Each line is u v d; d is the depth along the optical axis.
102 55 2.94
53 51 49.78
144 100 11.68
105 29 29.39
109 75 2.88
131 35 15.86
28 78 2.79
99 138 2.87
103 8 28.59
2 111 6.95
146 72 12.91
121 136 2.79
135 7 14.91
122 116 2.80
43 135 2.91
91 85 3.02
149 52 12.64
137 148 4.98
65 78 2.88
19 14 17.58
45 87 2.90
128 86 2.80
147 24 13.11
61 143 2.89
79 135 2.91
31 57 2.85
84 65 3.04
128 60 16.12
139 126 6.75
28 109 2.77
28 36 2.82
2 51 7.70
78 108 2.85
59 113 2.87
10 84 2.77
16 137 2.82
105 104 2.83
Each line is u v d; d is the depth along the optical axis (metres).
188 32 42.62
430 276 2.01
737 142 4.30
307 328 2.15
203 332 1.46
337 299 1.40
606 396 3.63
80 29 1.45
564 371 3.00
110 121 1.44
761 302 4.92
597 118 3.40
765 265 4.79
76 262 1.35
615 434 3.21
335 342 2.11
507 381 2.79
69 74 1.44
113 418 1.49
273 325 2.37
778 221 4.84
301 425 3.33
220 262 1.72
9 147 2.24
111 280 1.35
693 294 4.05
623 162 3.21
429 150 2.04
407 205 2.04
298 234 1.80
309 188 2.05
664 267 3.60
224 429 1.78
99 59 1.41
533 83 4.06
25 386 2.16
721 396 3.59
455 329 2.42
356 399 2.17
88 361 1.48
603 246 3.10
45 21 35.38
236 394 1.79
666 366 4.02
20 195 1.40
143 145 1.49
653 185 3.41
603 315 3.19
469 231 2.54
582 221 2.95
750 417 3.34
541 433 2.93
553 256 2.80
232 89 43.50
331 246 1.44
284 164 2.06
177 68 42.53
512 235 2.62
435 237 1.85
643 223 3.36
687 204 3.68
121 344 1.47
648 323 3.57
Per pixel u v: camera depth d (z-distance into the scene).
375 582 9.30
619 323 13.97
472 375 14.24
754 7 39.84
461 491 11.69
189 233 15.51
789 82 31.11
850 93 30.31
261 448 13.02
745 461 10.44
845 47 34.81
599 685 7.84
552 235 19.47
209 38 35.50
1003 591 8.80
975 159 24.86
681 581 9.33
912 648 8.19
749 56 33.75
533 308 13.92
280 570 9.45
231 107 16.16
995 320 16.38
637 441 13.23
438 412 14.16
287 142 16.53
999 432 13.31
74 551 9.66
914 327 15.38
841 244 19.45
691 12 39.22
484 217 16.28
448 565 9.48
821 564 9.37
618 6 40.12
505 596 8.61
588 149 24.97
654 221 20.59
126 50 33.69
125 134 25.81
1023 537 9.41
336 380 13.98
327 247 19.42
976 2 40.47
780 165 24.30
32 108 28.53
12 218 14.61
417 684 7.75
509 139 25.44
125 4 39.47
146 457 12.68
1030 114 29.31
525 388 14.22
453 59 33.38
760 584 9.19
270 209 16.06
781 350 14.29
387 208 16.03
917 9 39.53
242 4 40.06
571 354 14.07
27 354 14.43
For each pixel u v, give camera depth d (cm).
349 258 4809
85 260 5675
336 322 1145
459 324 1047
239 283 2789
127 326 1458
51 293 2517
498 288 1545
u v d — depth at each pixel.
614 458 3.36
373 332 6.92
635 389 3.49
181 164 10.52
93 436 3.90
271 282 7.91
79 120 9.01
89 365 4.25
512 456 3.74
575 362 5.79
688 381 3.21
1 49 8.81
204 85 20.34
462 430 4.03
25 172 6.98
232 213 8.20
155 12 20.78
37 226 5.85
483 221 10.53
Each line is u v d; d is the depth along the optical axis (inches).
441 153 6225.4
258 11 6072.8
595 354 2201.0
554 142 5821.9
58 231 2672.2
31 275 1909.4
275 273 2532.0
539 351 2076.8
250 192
= = = = =
=== What is being asked ===
Within the material above, transcribe exactly the lines that run from the line holding "110 121 1.44" through the line holding "512 235 2.62".

=== Answer to this problem ===
110 121 1.44
761 302 4.92
597 118 3.40
765 265 4.79
76 262 1.35
615 434 3.21
335 342 2.11
507 381 2.79
69 74 1.44
113 418 1.49
273 325 2.37
778 221 4.84
301 425 3.33
220 262 1.72
9 147 2.24
111 280 1.35
693 294 4.05
623 162 3.21
429 150 2.04
407 205 2.04
298 234 1.80
309 188 2.05
664 267 3.60
224 429 1.78
99 59 1.41
533 83 4.06
25 386 2.16
721 396 3.59
455 329 2.42
356 399 2.17
88 361 1.48
603 246 3.10
45 21 35.38
236 394 1.79
666 366 4.02
20 195 1.40
143 145 1.49
653 185 3.41
603 315 3.19
469 231 2.54
582 221 2.95
750 417 3.34
541 433 2.93
553 256 2.80
232 89 43.50
331 246 1.44
284 164 2.06
177 68 42.53
512 235 2.62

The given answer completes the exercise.